____ ENTRIES SUPPLIED
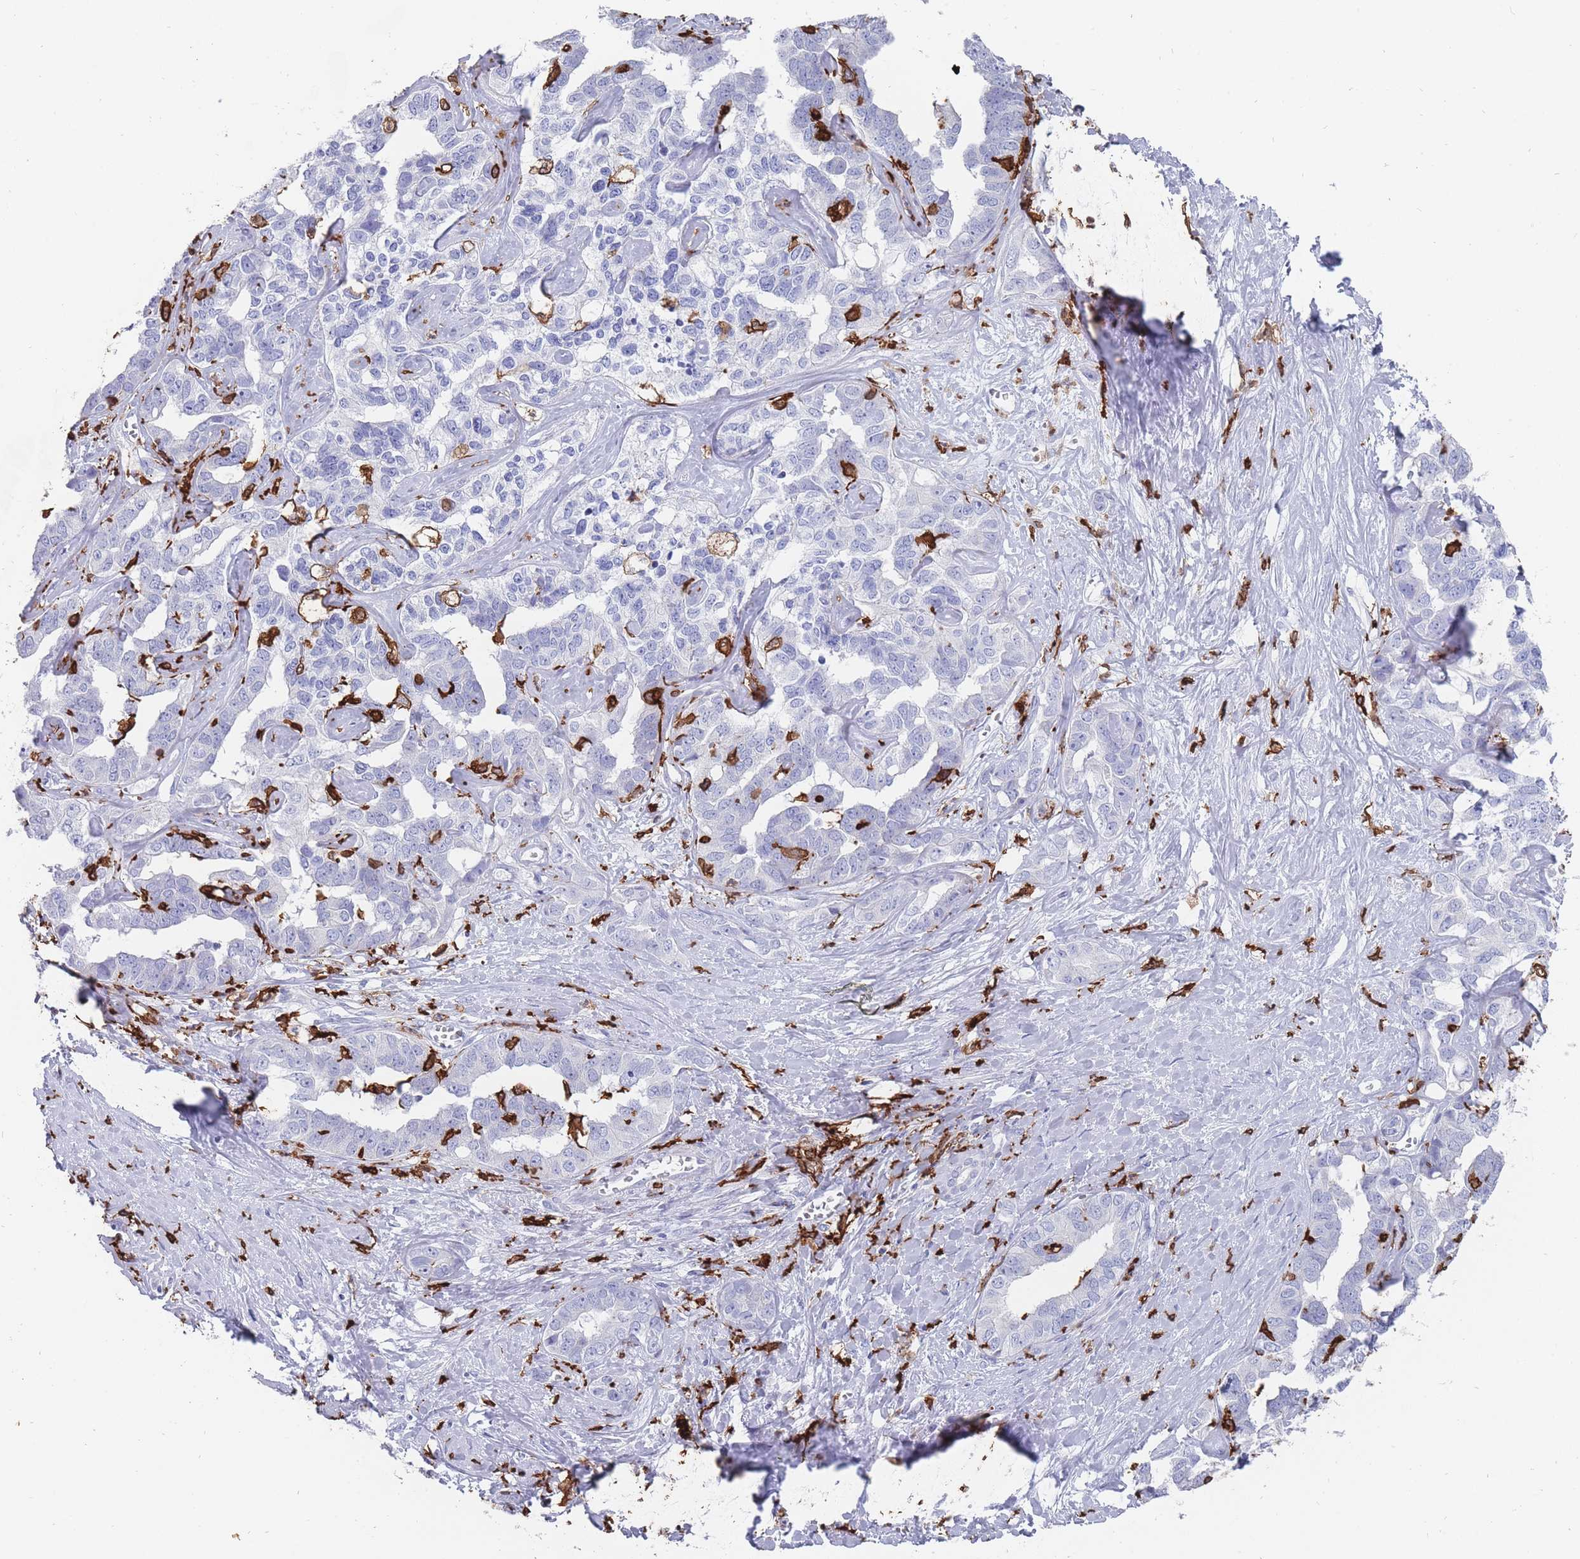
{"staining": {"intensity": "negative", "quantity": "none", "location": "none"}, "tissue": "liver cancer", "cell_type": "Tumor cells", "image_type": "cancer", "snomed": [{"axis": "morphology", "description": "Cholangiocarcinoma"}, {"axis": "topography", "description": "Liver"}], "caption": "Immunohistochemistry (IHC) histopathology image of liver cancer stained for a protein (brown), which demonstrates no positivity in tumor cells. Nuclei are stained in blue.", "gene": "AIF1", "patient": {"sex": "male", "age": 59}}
________
____ ENTRIES SUPPLIED
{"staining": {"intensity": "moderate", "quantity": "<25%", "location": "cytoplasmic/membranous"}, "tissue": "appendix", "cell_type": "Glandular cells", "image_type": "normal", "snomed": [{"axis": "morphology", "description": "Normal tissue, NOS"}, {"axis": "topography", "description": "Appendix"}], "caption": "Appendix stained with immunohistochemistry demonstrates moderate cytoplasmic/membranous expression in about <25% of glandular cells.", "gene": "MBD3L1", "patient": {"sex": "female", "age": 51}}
________
____ ENTRIES SUPPLIED
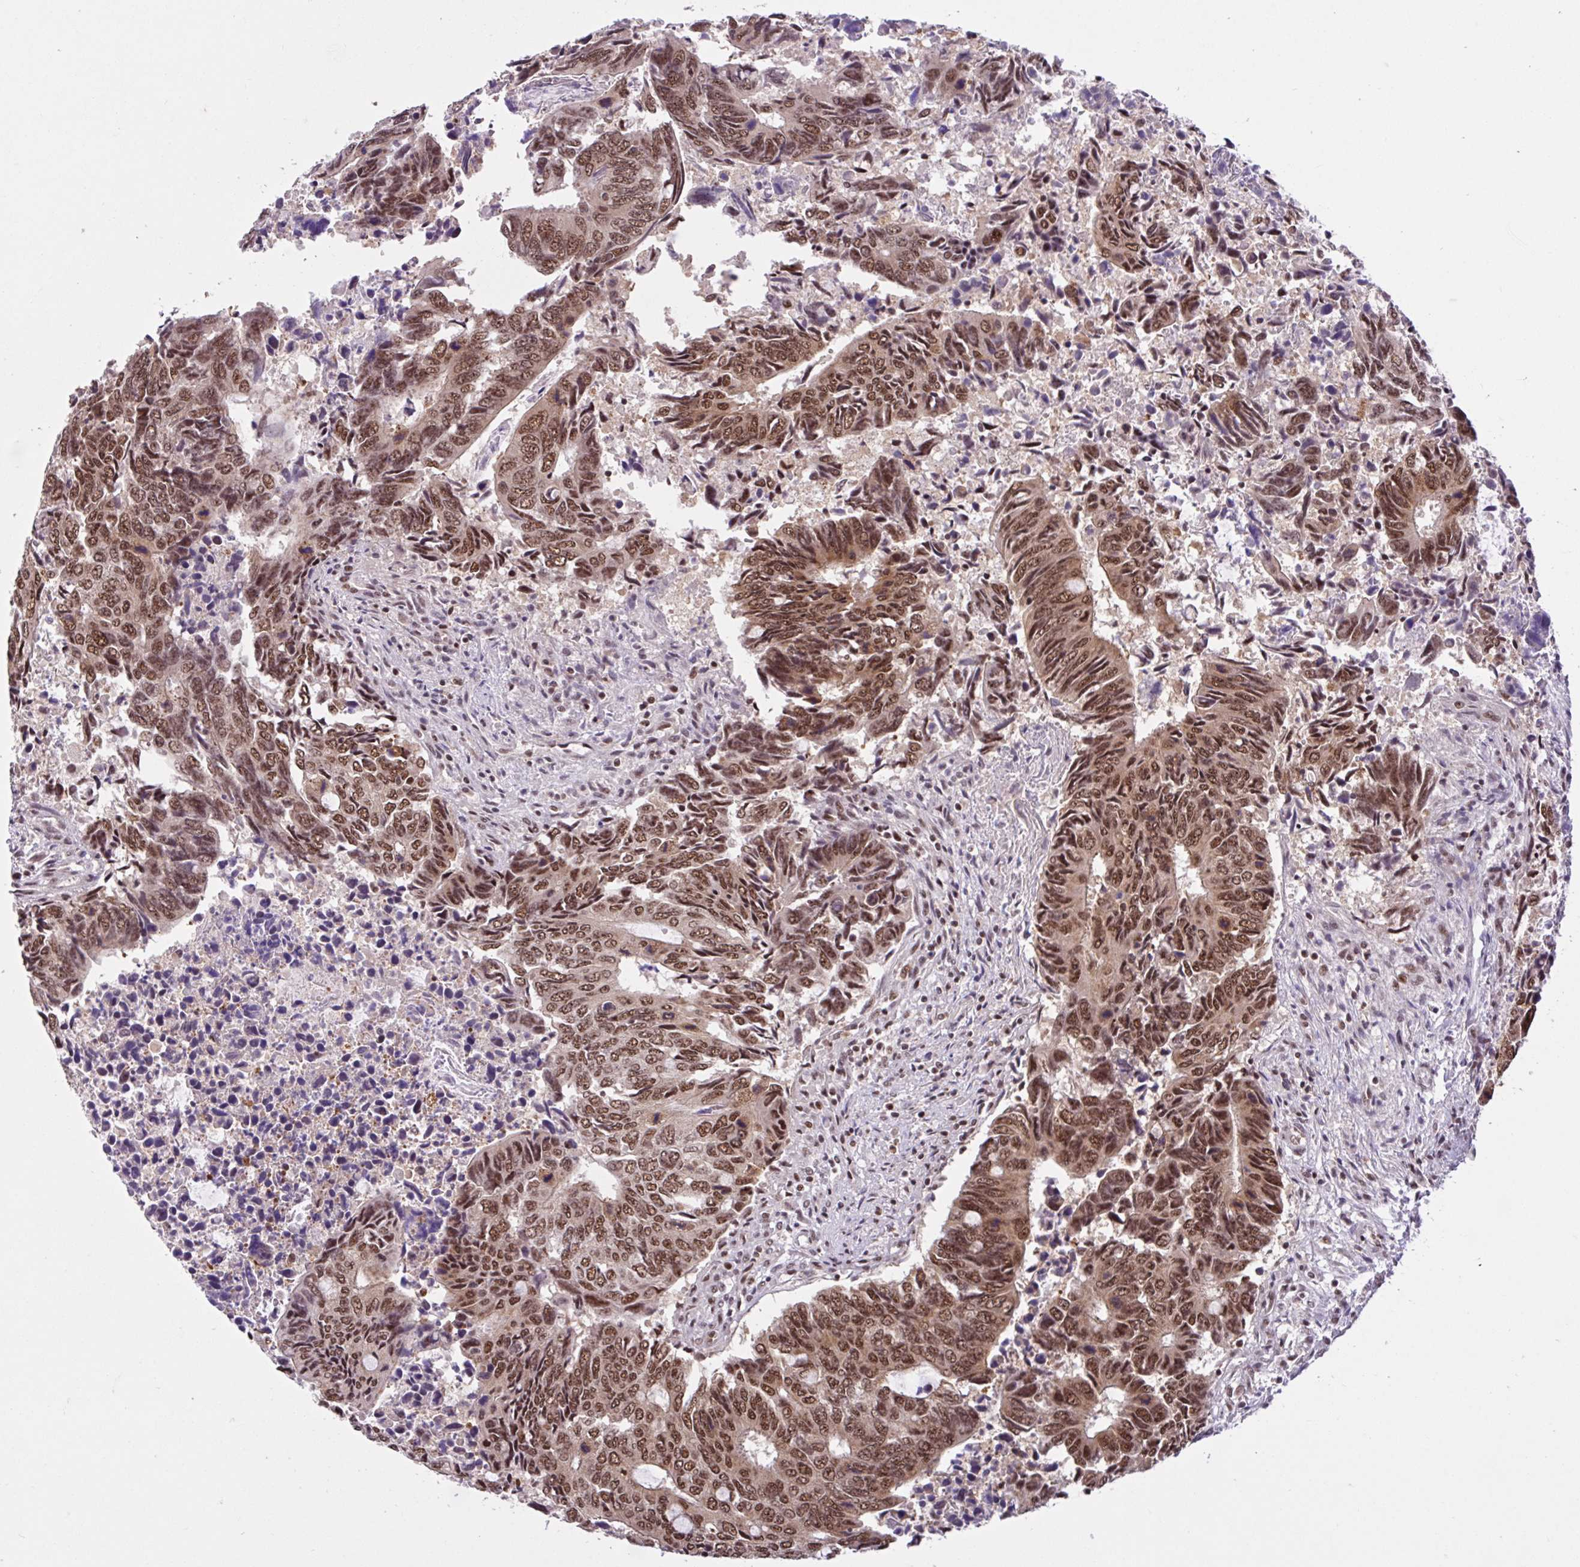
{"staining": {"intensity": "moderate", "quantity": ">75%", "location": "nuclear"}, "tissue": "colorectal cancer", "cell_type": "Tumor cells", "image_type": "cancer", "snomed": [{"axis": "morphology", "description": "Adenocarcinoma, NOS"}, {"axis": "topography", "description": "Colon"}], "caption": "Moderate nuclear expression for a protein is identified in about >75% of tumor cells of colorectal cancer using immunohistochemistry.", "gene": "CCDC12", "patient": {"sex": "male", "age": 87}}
________
» ASSIGNED TASK:
Find and copy each line of the data where "Tumor" is present.

» ANSWER TO THIS TASK:
{"staining": {"intensity": "negative", "quantity": "none", "location": "none"}, "tissue": "liver cancer", "cell_type": "Tumor cells", "image_type": "cancer", "snomed": [{"axis": "morphology", "description": "Cholangiocarcinoma"}, {"axis": "topography", "description": "Liver"}], "caption": "Immunohistochemistry (IHC) histopathology image of liver cancer stained for a protein (brown), which demonstrates no positivity in tumor cells. Nuclei are stained in blue.", "gene": "AIF1", "patient": {"sex": "male", "age": 59}}
{"staining": {"intensity": "moderate", "quantity": ">75%", "location": "nuclear"}, "tissue": "colorectal cancer", "cell_type": "Tumor cells", "image_type": "cancer", "snomed": [{"axis": "morphology", "description": "Adenocarcinoma, NOS"}, {"axis": "topography", "description": "Colon"}], "caption": "Moderate nuclear expression for a protein is identified in about >75% of tumor cells of colorectal cancer using immunohistochemistry.", "gene": "CCDC12", "patient": {"sex": "male", "age": 87}}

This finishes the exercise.